> _WHAT YOU SHOULD DO_
Every line below between the line holding "max(14δL, 116δ2L) ∥x∥2ℓ2." and the line holding "Furthermore, by the", inclusive, should be repeated exactly, and all other lines omitted.

> _EXERCISE MATERIAL_
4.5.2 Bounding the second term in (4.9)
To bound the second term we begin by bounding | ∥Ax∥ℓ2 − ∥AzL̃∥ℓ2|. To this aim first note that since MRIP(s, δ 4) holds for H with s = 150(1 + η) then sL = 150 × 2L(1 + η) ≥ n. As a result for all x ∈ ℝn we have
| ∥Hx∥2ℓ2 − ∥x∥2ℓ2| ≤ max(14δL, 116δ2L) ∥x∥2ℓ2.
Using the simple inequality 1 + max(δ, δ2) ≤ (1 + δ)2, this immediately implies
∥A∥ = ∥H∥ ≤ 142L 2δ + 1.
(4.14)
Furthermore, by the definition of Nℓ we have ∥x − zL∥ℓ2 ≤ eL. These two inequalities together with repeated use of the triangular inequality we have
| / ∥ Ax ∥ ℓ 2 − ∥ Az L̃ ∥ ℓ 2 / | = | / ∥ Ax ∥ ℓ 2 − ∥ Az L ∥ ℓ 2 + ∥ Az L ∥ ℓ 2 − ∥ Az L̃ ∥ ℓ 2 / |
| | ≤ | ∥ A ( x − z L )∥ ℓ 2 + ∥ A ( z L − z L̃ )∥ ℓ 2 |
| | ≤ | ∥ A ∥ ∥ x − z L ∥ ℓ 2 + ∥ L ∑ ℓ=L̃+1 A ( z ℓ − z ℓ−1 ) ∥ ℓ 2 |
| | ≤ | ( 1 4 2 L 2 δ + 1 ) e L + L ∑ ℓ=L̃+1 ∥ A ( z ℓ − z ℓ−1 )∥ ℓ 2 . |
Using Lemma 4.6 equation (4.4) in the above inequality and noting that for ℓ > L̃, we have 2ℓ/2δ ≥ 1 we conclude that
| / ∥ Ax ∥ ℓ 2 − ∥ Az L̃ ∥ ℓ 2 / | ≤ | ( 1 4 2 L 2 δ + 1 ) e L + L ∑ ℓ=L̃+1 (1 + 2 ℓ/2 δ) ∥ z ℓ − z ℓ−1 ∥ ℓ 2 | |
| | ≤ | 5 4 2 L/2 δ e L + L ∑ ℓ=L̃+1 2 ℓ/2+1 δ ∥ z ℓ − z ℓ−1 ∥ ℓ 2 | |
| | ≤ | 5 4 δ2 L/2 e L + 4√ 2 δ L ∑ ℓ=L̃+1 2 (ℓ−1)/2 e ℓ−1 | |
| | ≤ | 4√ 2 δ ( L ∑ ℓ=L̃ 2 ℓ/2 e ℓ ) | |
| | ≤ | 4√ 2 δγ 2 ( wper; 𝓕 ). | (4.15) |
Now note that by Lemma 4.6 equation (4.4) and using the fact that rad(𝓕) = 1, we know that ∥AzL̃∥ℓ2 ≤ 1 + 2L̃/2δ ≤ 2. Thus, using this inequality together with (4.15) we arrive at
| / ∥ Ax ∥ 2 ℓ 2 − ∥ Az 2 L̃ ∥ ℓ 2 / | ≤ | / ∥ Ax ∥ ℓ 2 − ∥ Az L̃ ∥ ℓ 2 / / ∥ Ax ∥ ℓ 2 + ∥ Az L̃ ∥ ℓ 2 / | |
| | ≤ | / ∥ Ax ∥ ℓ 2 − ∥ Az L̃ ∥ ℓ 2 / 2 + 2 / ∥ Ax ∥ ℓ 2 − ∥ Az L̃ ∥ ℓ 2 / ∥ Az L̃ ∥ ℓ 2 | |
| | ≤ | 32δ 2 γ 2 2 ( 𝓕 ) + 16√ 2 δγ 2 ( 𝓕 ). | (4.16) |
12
...
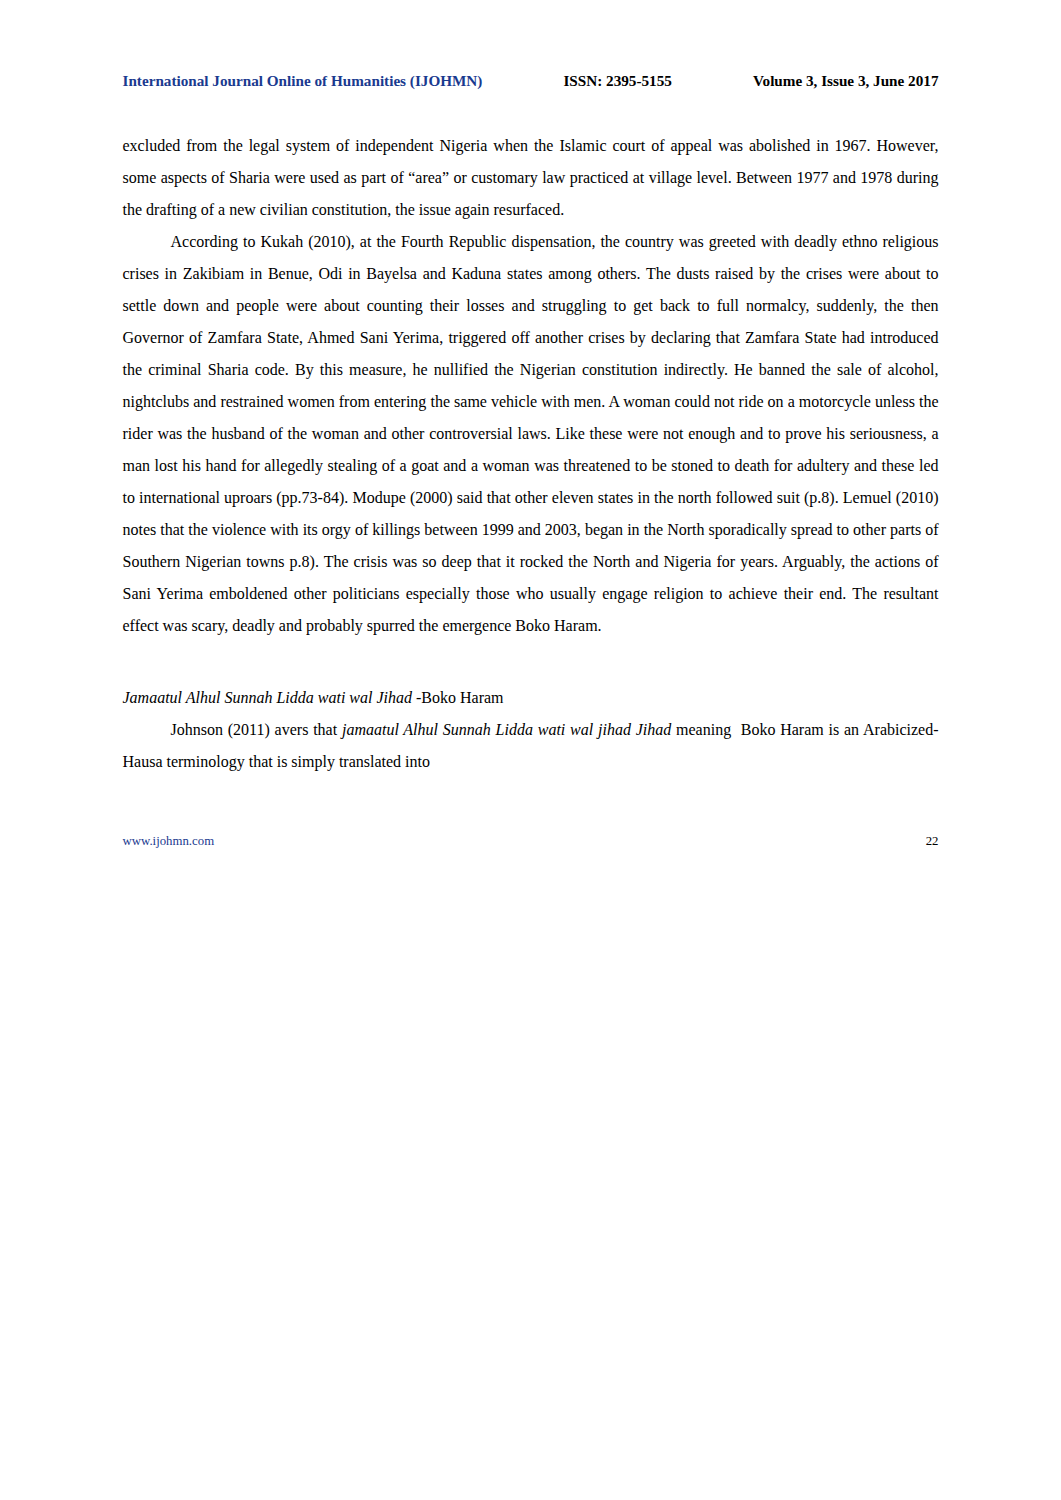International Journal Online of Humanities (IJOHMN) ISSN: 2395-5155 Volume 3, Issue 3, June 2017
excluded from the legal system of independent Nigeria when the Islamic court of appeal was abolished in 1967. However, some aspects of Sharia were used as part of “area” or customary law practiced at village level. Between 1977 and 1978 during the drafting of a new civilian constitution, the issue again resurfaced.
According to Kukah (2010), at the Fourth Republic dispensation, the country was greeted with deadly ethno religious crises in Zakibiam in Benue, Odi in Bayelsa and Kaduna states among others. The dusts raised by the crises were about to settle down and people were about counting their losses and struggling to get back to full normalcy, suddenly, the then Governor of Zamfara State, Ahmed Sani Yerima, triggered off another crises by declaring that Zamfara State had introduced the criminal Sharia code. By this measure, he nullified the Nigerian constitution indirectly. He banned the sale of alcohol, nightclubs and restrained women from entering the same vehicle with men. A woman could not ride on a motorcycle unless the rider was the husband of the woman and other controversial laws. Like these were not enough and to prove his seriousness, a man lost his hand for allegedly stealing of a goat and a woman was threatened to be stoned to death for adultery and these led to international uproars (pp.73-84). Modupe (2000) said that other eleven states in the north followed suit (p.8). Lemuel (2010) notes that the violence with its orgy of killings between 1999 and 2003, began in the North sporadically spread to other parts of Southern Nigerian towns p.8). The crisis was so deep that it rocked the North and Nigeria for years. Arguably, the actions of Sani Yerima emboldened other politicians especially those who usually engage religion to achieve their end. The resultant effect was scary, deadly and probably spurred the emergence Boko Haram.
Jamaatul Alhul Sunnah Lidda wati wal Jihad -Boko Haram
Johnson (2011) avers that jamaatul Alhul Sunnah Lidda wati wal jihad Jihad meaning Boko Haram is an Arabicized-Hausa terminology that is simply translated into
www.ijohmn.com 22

> _RESPONSE AREA_
| ∥Hx∥2ℓ2 − ∥x∥2ℓ2| ≤ max(14δL, 116δ2L) ∥x∥2ℓ2.
Using the simple inequality 1 + max(δ, δ2) ≤ (1 + δ)2, this immediately implies
∥A∥ = ∥H∥ ≤ 142L 2δ + 1.
(4.14)
Furthermore, by the definition of Nℓ we have ∥x − zL∥ℓ2 ≤ eL. These two inequalities together with repeated use of the triangular inequality we have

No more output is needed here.